How can you tell that a phenomenon is random, and what does that mean? When the newspaper reports a poll with +/- 3% after it, what exactly does that +/-3% signify? When drug companies claim that a drug will help you, how do they know, and why do scientists often change their minds later? Statistics is the study of random phenomena. In this class, you will learn how to design a study that will give you good data, how to describe the data accurately, and how to use inference to derive appropriate conclusions. The half-credit elective course moves quickly, while the full-credit course covers the same material but at a more deliberate pace.
Students say..."One of the things that surprised me the most during my project month at Harvard Medical School’s Department of Global Health and Social Medicine was the importance of having a solid expertise in statistics. Statistical analysis is a fundamental part of doing research in social medicine.”
What is truth? How do we formalize the notions of truth and provability as objects within a formal mathematical system, and what conditions on a mathematical assertion guarantee the existence of a proof of that assertion within the system?

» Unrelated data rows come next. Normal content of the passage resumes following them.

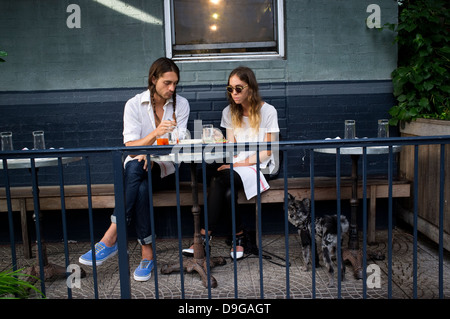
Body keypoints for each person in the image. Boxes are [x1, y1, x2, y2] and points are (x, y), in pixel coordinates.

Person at [79, 57, 190, 281]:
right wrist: (154, 135)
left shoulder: (182, 104)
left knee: (138, 167)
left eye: (175, 83)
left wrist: (151, 155)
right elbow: (129, 148)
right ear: (153, 79)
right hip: (137, 168)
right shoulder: (134, 104)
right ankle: (147, 255)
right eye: (167, 83)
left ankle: (111, 236)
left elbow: (179, 145)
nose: (172, 88)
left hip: (165, 169)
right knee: (139, 180)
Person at [183, 66, 279, 260]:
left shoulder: (268, 111)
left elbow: (269, 150)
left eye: (238, 88)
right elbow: (231, 149)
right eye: (230, 89)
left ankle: (202, 238)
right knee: (217, 181)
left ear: (250, 88)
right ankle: (239, 238)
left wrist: (238, 165)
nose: (234, 93)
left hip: (262, 164)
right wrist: (220, 142)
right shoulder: (229, 112)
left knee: (219, 180)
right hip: (236, 165)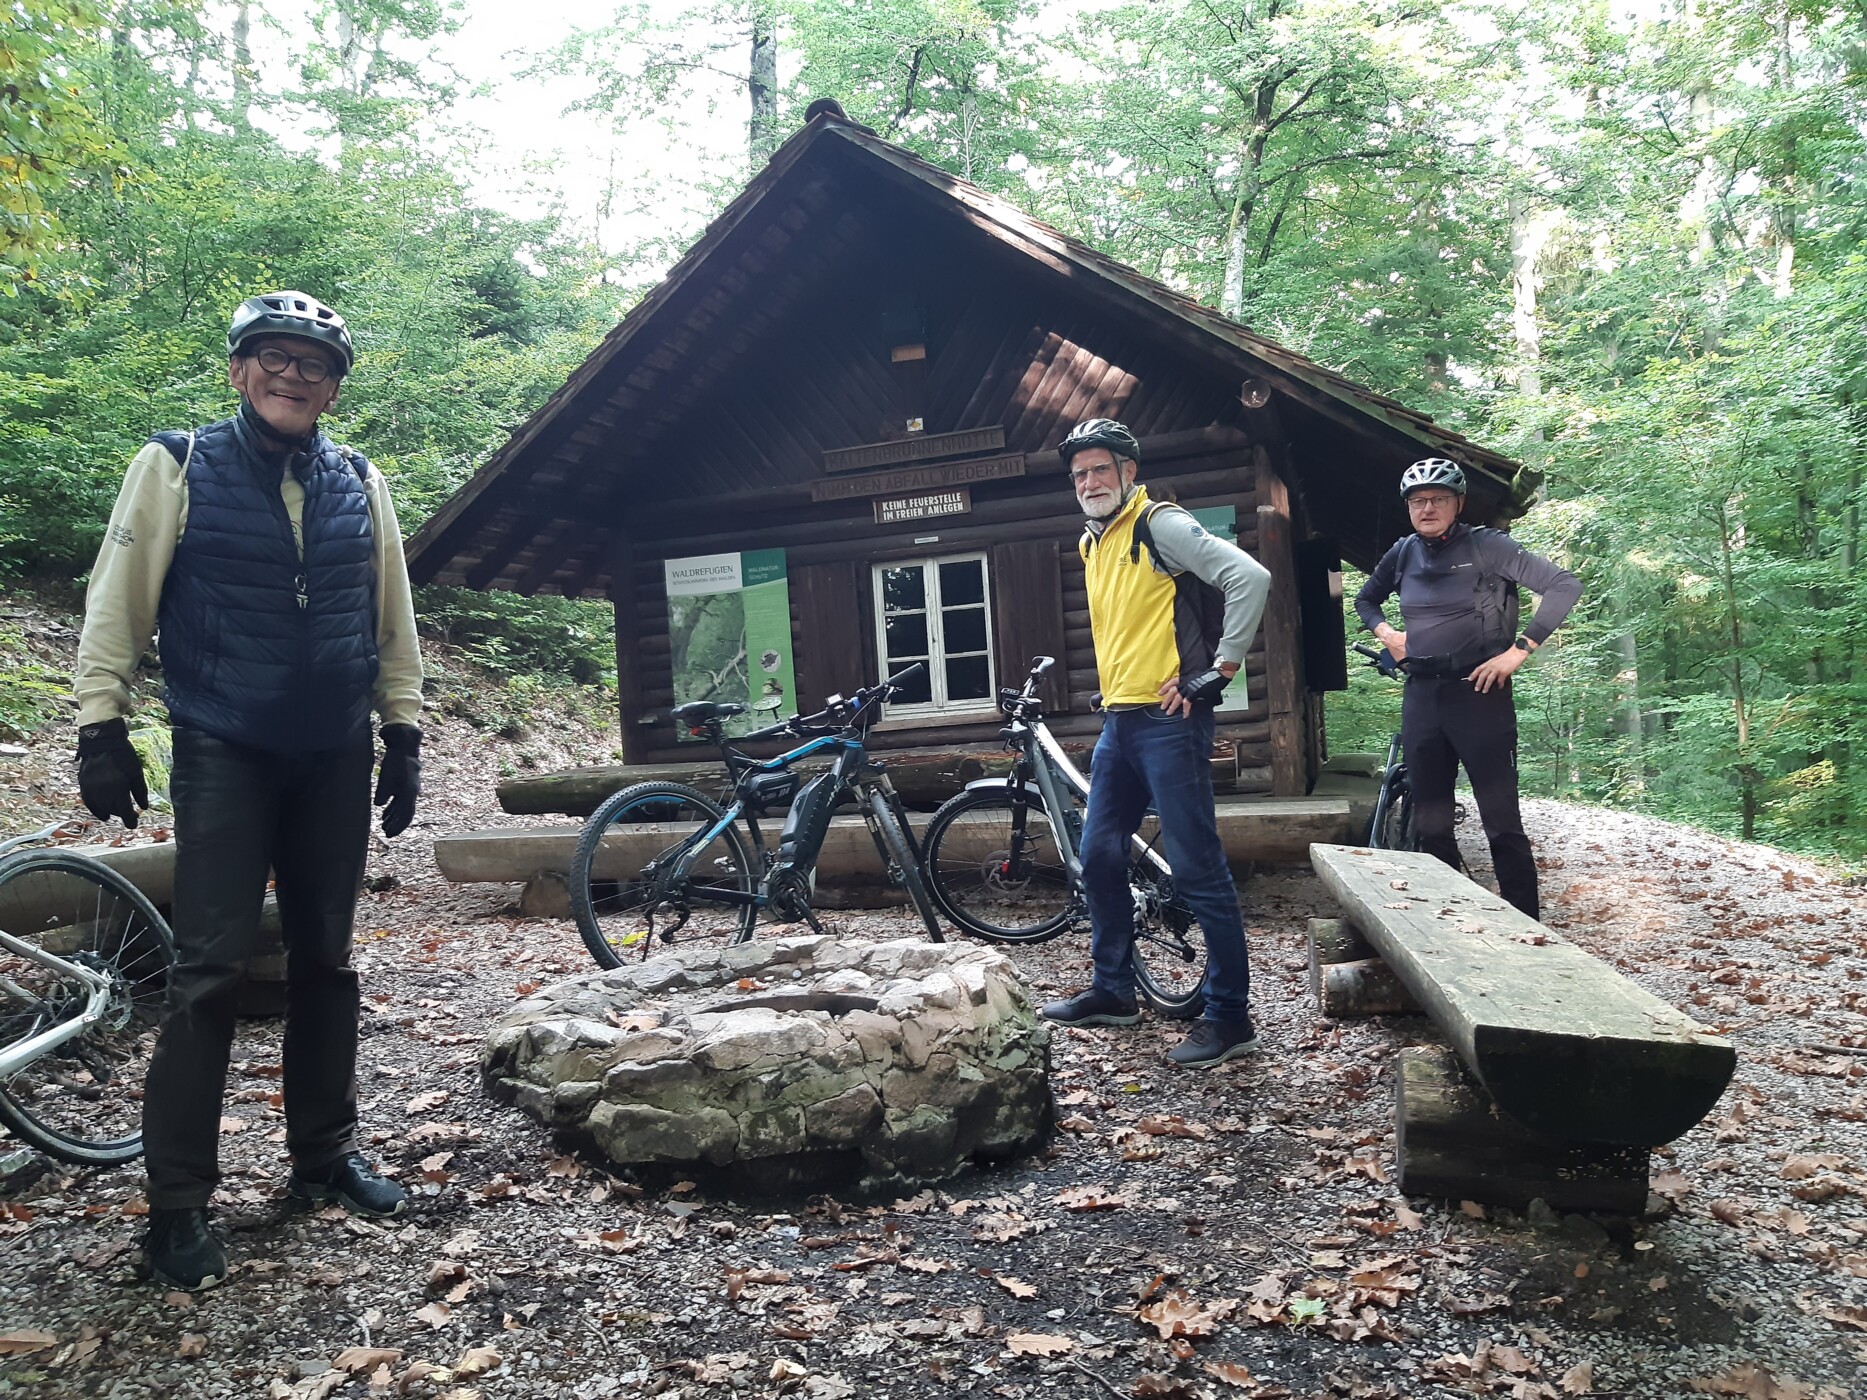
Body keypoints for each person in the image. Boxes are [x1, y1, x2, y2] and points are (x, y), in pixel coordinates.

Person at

These are just some of the questions to be addressed in this course, a rigorous introduction to mathematical logic. We will begin with a discussion of propositional logic, including truth assignments, induction on formulas, and unique readability. We will then move on to first-order languages and predicate logic, introducing models as interpretations of languages and establishing connections between the syntactic (proof-theoretic) and semantic (model-theoretic) approaches to truth. Questions of cardinality, or size, will occupy our attention throughout the course. For instance, which theories are finitely axiomatizable? And under what conditions does a theory have models of all infinite cardinalities?
As time permits, we will examine other areas of pure mathematics, such as group theory, number theory, axiomatic set theory, and analysis, through a model-theoretic lens. Important theorems to be studied include the compactness theorem and the Lowenheim-Skolem theorem.